TRY IT:
Convert the text read from each of the entries below into a JSON list of strings with one string per line, omitting blank lines. Cover all the entries, and leave the pictures out of the answer.

[Data excerpts]
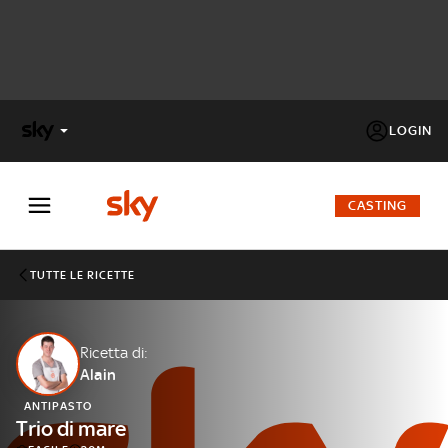
LOGIN
X
FACTOR
CASTING
MASTERCHEF
TUTTE LE RICETTE
PECHINO
EXPRESS
Ricetta di:
Alain
Cos’altro vedere:
PROGRAMMI SKY
ANTIPASTO
Un mondo di offerte:
Trio di mare
SKY.IT
NOW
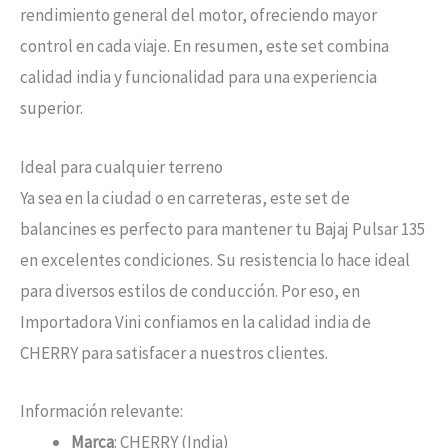
rendimiento general del motor, ofreciendo mayor
control en cada viaje. En resumen, este set combina
calidad india y funcionalidad para una experiencia
superior.
Ideal para cualquier terreno
Ya sea en la ciudad o en carreteras, este set de
balancines es perfecto para mantener tu Bajaj Pulsar 135
en excelentes condiciones. Su resistencia lo hace ideal
para diversos estilos de conducción. Por eso, en
Importadora Vini confiamos en la calidad india de
CHERRY para satisfacer a nuestros clientes.
Información relevante:
Marca
: CHERRY (India)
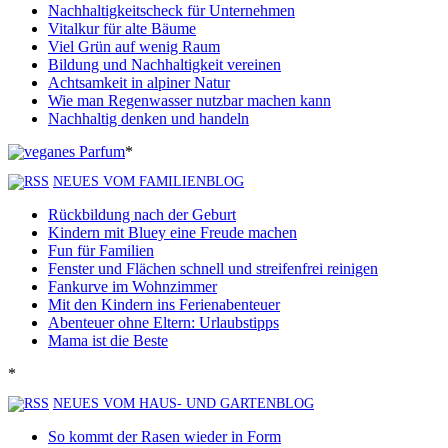
Nachhaltigkeitscheck für Unternehmen
Vitalkur für alte Bäume
Viel Grün auf wenig Raum
Bildung und Nachhaltigkeit vereinen
Achtsamkeit in alpiner Natur
Wie man Regenwasser nutzbar machen kann
Nachhaltig denken und handeln
*
NEUES VOM FAMILIENBLOG
Rückbildung nach der Geburt
Kindern mit Bluey eine Freude machen
Fun für Familien
Fenster und Flächen schnell und streifenfrei reinigen
Fankurve im Wohnzimmer
Mit den Kindern ins Ferienabenteuer
Abenteuer ohne Eltern: Urlaubstipps
Mama ist die Beste
*
NEUES VOM HAUS- UND GARTENBLOG
So kommt der Rasen wieder in Form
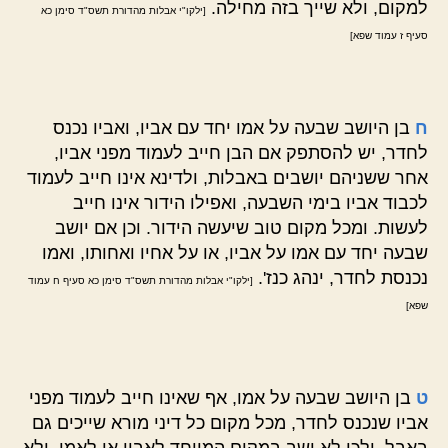
למקום, ולא שייך בזה מחילה.
[ילקו"י אבלות מהדורת תשס"ד סימן כא
סעיף ז עמוד שפא]
ח
בן היושב שבעה על אמו יחד עם אביו, ואביו נכנס
לחדר, יש להסתפק אם הבן חייב לעמוד מפני אביו,
אחר ששניהם יושבים באבלות, ולדינא אינו חייב לעמוד
לכבוד אביו בימי השבעה, ואפילו הידור אינו חייב
לעשות. ומכל מקום טוב שיעשה הידור. וכן אם יושב
שבעה יחד עם אמו על אביו, או על אחיו ואחותו, ואמו
נכנסת לחדר, ינהג כנז'.
[ילקו"י אבלות מהדורת תשס"ד סימן כא סעיף ח עמוד
שפא]
ט
בן היושב שבעה על אמו, אף שאינו חייב לעמוד מפני
אביו שנכנס לחדר, מכל מקום כל דיני מורא שייכים גם
באבל. ולכן לא ישב במקום המיוחד לאביו או לאמו, ולא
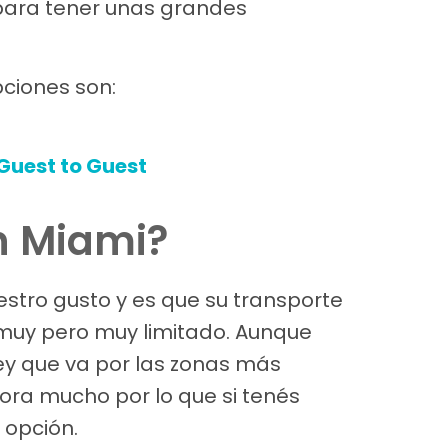
ara tener unas grandes
pciones son:
Guest to Guest
n Miami?
stro gusto y es que su transporte
 muy pero muy limitado. Aunque
ey que va por las zonas más
mora mucho por lo que si tenés
 opción.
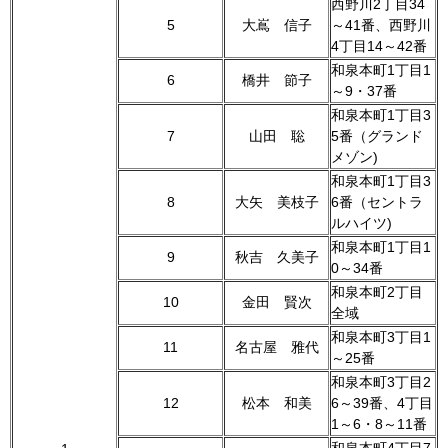
西野川2丁目34
5
大嶌 信子
～41番、西野川
4丁目14～42番
和泉本町1丁目1
6
橋井 節子
～9・37番
和泉本町1丁目3
7
山田 聡
5番（グランド
メゾン)
和泉本町1丁目3
8
大矢 美枝子
6番（セントラ
ルハイツ)
和泉本町1丁目1
9
秋吉 久美子
0～34番
和泉本町2丁目
10
金田 賢次
全域
和泉本町3丁目1
11
名古屋 雅代
～25番
和泉本町3丁目2
12
松本 和美
6～39番、4丁目
1～6・8～11番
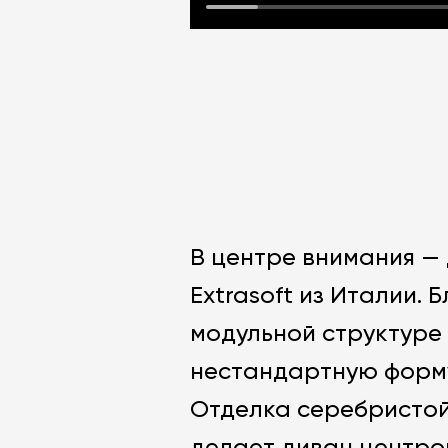
В центре внимания —
Extrasoft из Италии. 
модульной структуре
нестандартную форм
Отделка серебристой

YOUR SOLUTION:
[
  "LOGIN",
  "X",
  "FACTOR",
  "CASTING",
  "MASTERCHEF",
  "TUTTE LE RICETTE",
  "PECHINO",
  "EXPRESS",
  "Ricetta di:",
  "Alain",
  "Cos’altro vedere:",
  "PROGRAMMI SKY",
  "ANTIPASTO",
  "Un mondo di offerte:",
  "Trio di mare",
  "SKY.IT",
  "NOW",
  "rendimiento general del motor, ofreciendo mayor",
  "control en cada viaje. En resumen, este set combina",
  "calidad india y funcionalidad para una experiencia",
  "superior.",
  "Ideal para cualquier terreno",
  "Ya sea en la ciudad o en carreteras, este set de",
  "balancines es perfecto para mantener tu Bajaj Pulsar 135",
  "en excelentes condiciones. Su resistencia lo hace ideal",
  "para diversos estilos de conducción. Por eso, en",
  "Importadora Vini confiamos en la calidad india de",
  "CHERRY para satisfacer a nuestros clientes.",
  "Información relevante:",
  "Marca",
  ": CHERRY (India)",
  "Nachhaltigkeitscheck für Unternehmen",
  "Vitalkur für alte Bäume",
  "Viel Grün auf wenig Raum",
  "Bildung und Nachhaltigkeit vereinen",
  "Achtsamkeit in alpiner Natur",
  "Wie man Regenwasser nutzbar machen kann",
  "Nachhaltig denken und handeln",
  "*",
  "NEUES VOM FAMILIENBLOG",
  "Rückbildung nach der Geburt",
  "Kindern mit Bluey eine Freude machen",
  "Fun für Familien",
  "Fenster und Flächen schnell und streifenfrei reinigen",
  "Fankurve im Wohnzimmer",
  "Mit den Kindern ins Ferienabenteuer",
  "Abenteuer ohne Eltern: Urlaubstipps",
  "Mama ist die Beste",
  "*",
  "NEUES VOM HAUS- UND GARTENBLOG",
  "So kommt der Rasen wieder in Form",
  "למקום, ולא שייך בזה מחילה.",
  "[ילקו\"י אבלות מהדורת תשס\"ד סימן כא",
  "סעיף ז עמוד שפא]",
  "ח",
  "בן היושב שבעה על אמו יחד עם אביו, ואביו נכנס",
  "לחדר, יש להסתפק אם הבן חייב לעמוד מפני אביו,",
  "אחר ששניהם יושבים באבלות, ולדינא אינו חייב לעמוד",
  "לכבוד אביו בימי השבעה, ואפילו הידור אינו חייב",
  "לעשות. ומכל מקום טוב שיעשה הידור. וכן אם יושב",
  "שבעה יחד עם אמו על אביו, או על אחיו ואחותו, ואמו",
  "נכנסת לחדר, ינהג כנז'.",
  "[ילקו\"י אבלות מהדורת תשס\"ד סימן כא סעיף ח עמוד",
  "שפא]",
  "ט",
  "בן היושב שבעה על אמו, אף שאינו חייב לעמוד מפני",
  "אביו שנכנס לחדר, מכל מקום כל דיני מורא שייכים גם",
  "באבל. ולכן לא ישב במקום המיוחד לאביו או לאמו, ולא",
  "ara tener unas grandes",
  "pciones son:",
  "Guest to Guest",
  "n Miami?",
  "stro gusto y es que su transporte",
  " muy pero muy limitado. Aunque",
  "ey que va por las zonas más",
  "mora mucho por lo que si tenés",
  " opción.",
  "西野川2丁目34",
  "5",
  "大嶌 信子",
  "～41番、西野川",
  "4丁目14～42番",
  "和泉本町1丁目1",
  "6",
  "橋井 節子",
  "～9・37番",
  "和泉本町1丁目3",
  "7",
  "山田 聡",
  "5番（グランド",
  "メゾン)",
  "和泉本町1丁目3",
  "8",
  "大矢 美枝子",
  "6番（セントラ",
  "ルハイツ)",
  "和泉本町1丁目1",
  "9",
  "秋吉 久美子",
  "0～34番",
  "和泉本町2丁目",
  "10",
  "金田 賢次",
  "全域",
  "和泉本町3丁目1",
  "11",
  "名古屋 雅代",
  "～25番",
  "和泉本町3丁目2",
  "12",
  "松本 和美",
  "6～39番、4丁目",
  "1～6・8～11番",
  "В центре внимания —",
  "Extrasoft из Италии. ",
  "модульной структуре",
  "нестандартную форм",
  "Отделка серебристой"
]